En fait, l'application enregistre les signes d’intérêts pour la primaire de droite ou pour Nicolas Sarkozy. Par exemple si vous likez un des posts Facebook de l’ancien président, ou si vous retweetez un de ses tweets, l’application recherche des informations sur vous, et les recoupe, de manière automatique, grâce aux données qui existent en ligne : par exemple sur le site des pages blanches, sur votre cv numérique, etc. Elle dispose donc de vos informations, et sait où vous habitez. L’application s’appelle "Knockin", du verbe "to knock", frapper. Car le but est bien ensuite qu’une équipe de militants vienne frapper à votre porte et vous convainque de voter pour son candidat.

Il existe même, sur cette application, une carte qui géolocalise les personnes ciblées. Sur cette carte, un rond rouge signifie veut dire que la cible n’a pas encore été démarchée chez elle, un rond gris, cela veut dire qu’une équipe est déjà passée. Cette carte était même accessible à n’importe quel utilisateur qui téléchargeait l’application. Autrement dit vous pouviez voir si votre voisin était de droite.
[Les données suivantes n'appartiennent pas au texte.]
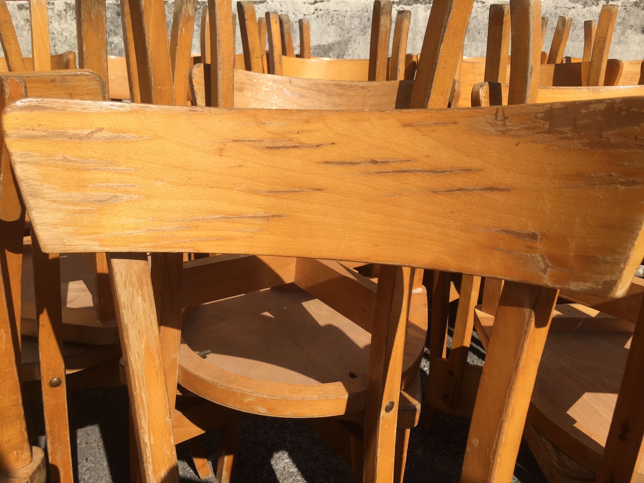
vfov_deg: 48.2
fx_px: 540
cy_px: 242
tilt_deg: -17.9
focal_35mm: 29
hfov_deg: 61.7
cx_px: 322
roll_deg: -0.7
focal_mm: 4.15
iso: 32
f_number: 2.2
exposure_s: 1/2326
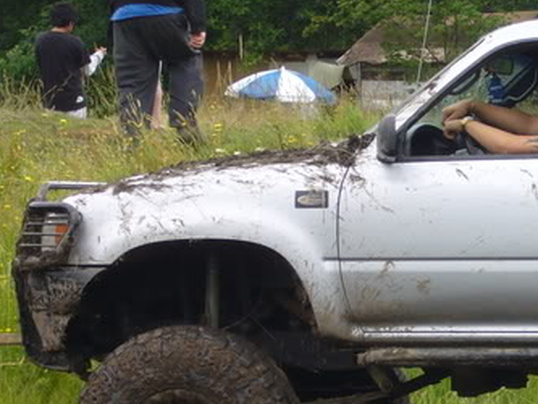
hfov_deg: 7.8
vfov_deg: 5.9
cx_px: 572
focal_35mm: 252
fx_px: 3918
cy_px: 178
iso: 80
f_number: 5
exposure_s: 1/100
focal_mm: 17.4
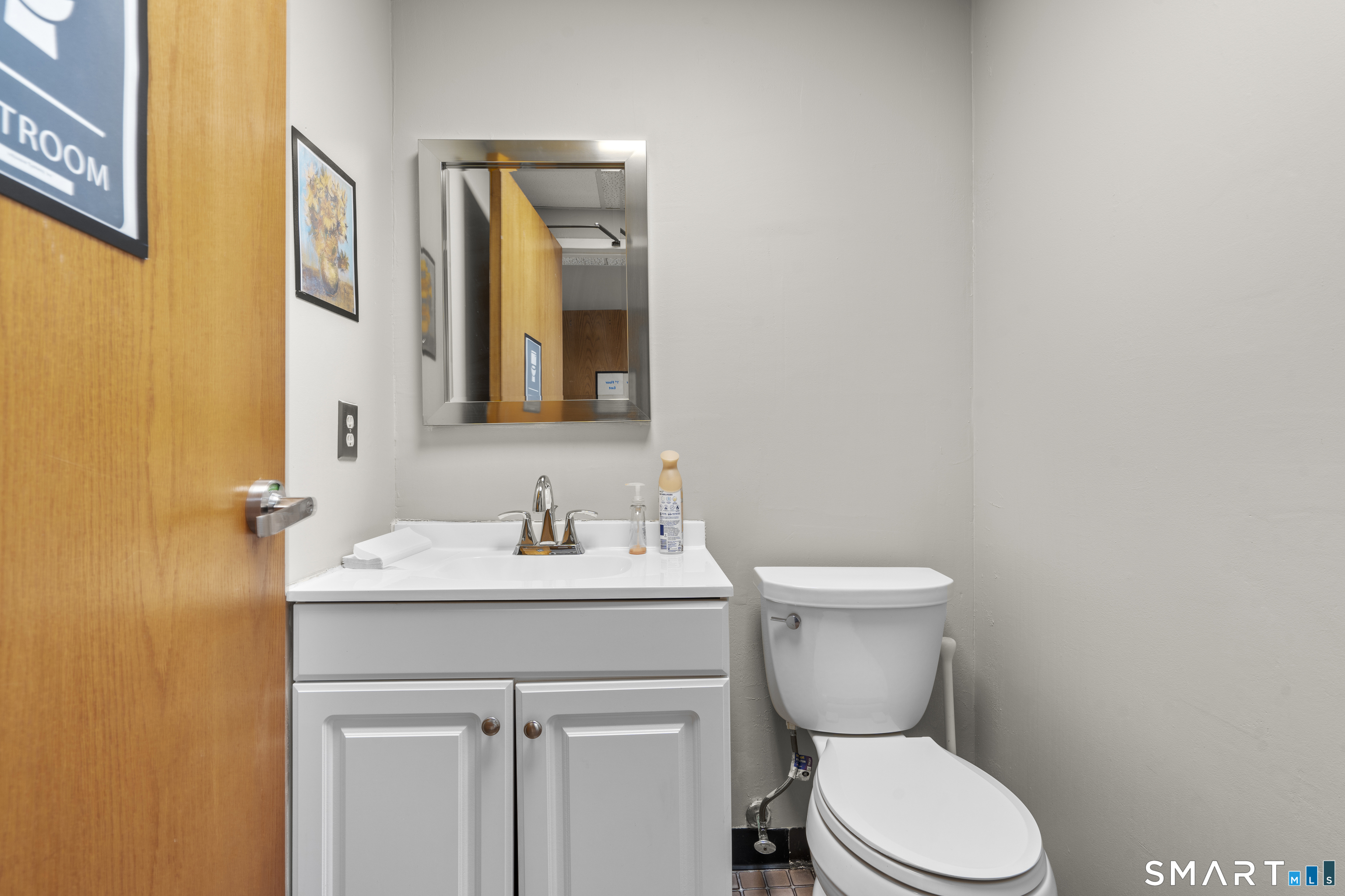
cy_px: 448
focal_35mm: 16
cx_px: 672
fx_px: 598
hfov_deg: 96.7
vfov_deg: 73.7
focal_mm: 16
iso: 250
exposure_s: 1
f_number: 9
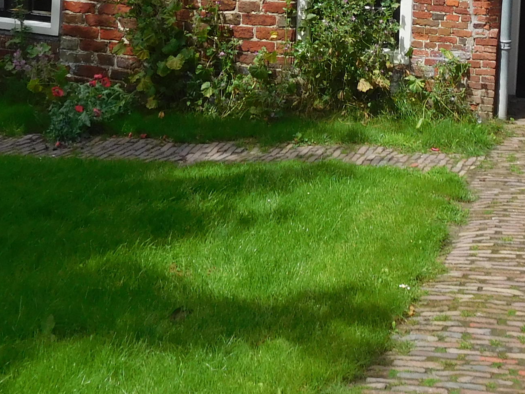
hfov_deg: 25.8
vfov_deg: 18.3
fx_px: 1122
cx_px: 437
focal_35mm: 74
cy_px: -138
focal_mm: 4.5
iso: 125
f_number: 6.8
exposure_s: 1/400
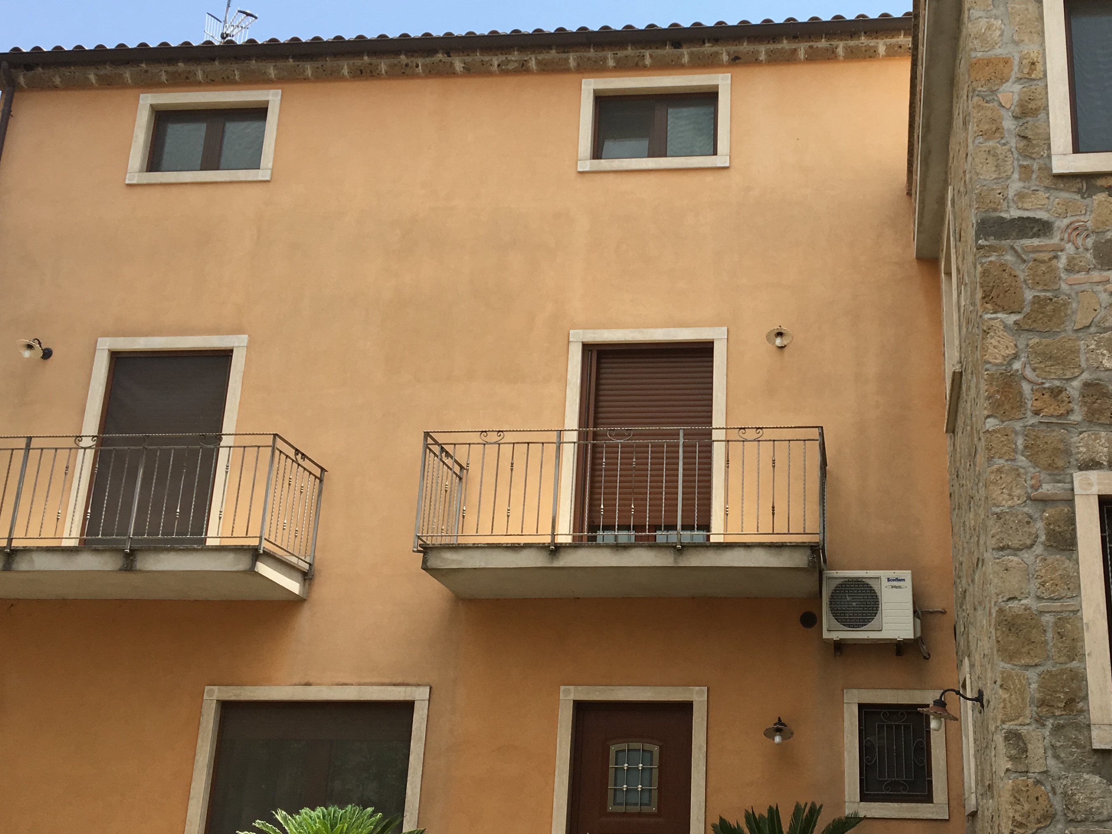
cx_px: 715
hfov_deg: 43.4
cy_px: 395
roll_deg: -1.3
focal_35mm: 43
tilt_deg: +19.6
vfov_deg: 33.6
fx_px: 1381
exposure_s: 1/1099
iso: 25
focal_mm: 4.15
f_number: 2.2
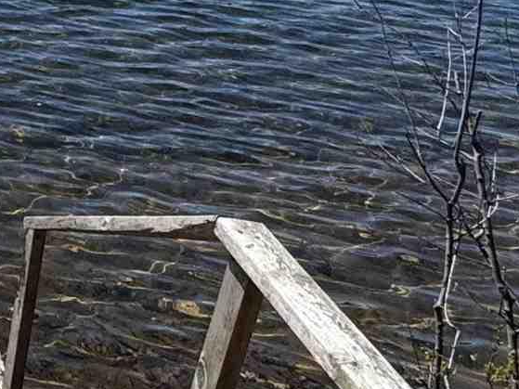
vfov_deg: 18.5
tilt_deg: -17.8
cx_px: -451
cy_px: -32
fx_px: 1154
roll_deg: -1.3
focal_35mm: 77
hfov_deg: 18.7
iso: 40
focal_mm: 2.22
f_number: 2.2
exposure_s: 1/1880
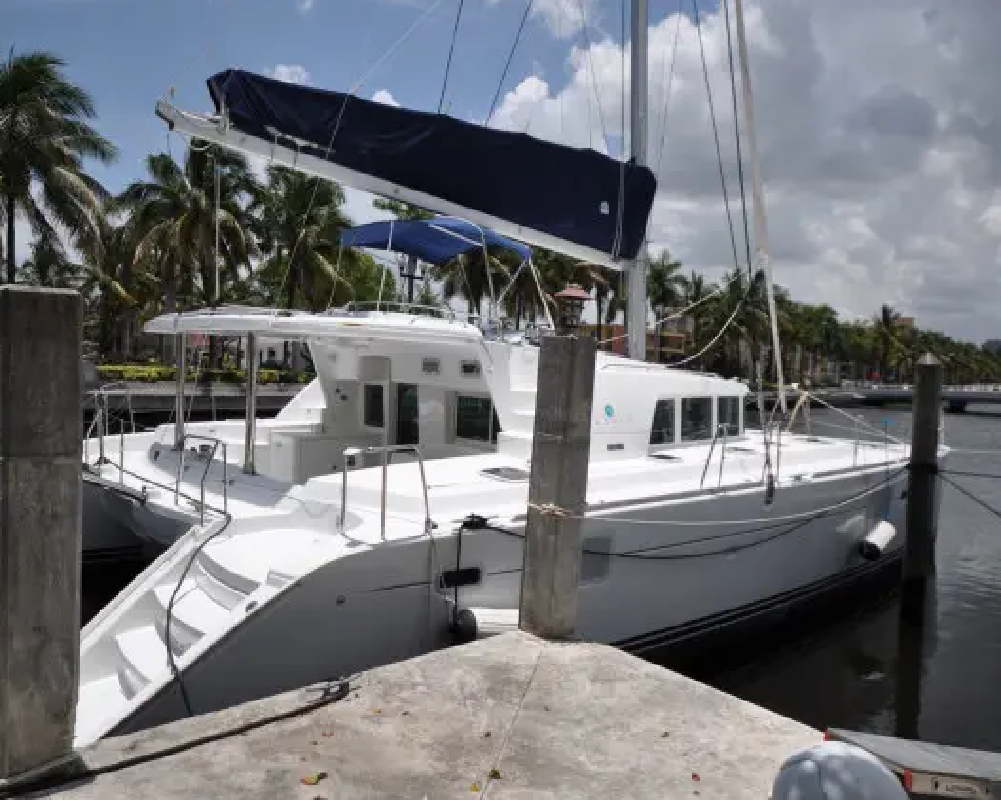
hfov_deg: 66.9
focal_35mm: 26
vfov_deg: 55.7
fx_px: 757
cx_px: 533
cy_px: 399
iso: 200
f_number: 4
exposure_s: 1/4000
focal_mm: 15
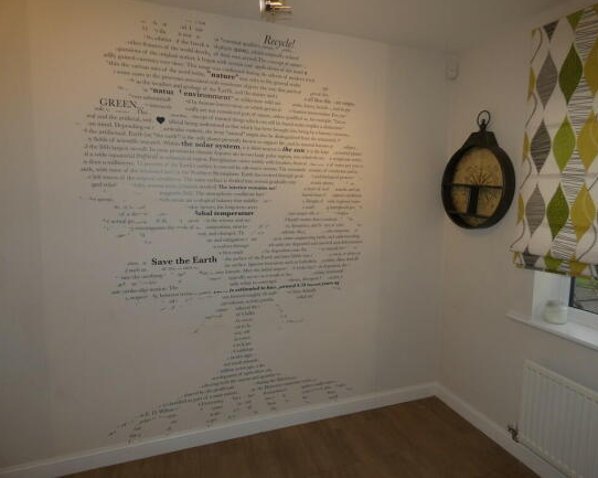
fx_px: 371
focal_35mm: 21
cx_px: 315
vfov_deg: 65.5
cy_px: 238
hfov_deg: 77.6
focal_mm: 3.6
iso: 80
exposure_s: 1/60
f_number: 2.8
Ce n’est plus le cas : depuis une enquête du site Numérama, la carte n’est plus accessible directement.

Et que dit la CNIL, qui est censée veiller au respect de la vie privée ?

En 2012, elle avait émis des règles, un peu entre deux eaux : la collecte de données via internet est possible dans le cadre de l’activité politique, mais elle ne doit pas donner lieu à un démarchage sans accord préalable, comme le relève l’avocat Emmanuel Daoud sur Rue 89. Ce développement de la chasse numérique à l’électeur a de quoi interroger. La traçabilité, cette notion qu’on croyait impossible dans beaucoup de domaines (par exemple la consommation d’une entrecôte), devient extrêmement simple pour le militantisme. En poussant un peu, on craint le moment où vous serez identifié, recensé, catalogué dès qu’une idée de droite ou de gauche commencera à germer dans votre tête, façon Minority Report.

En attendant, avec ce relatif flou juridique, chacun des candidats essaye de tirer le meilleur parti de son fichier de sympathisants. Le fichier en politique, c'est un discret trésor de guerre, qui est conservé jalousement. Après la primaire de droite le 27 novembre, tous les candidats ont juré de se rassembler derrière le vainqueur, pour permettre ensuite sa victoire à la présidentielle.

Il y aura une manière simple de juger leur sincérité : ce ne sera pas la rapidité du ralliement, les trémolos dans la voix, ou la clarté du discours de rassemblement. Non, il suffira de vérifier si les candidats acceptent... de fusionner leur fichier de sympathisants.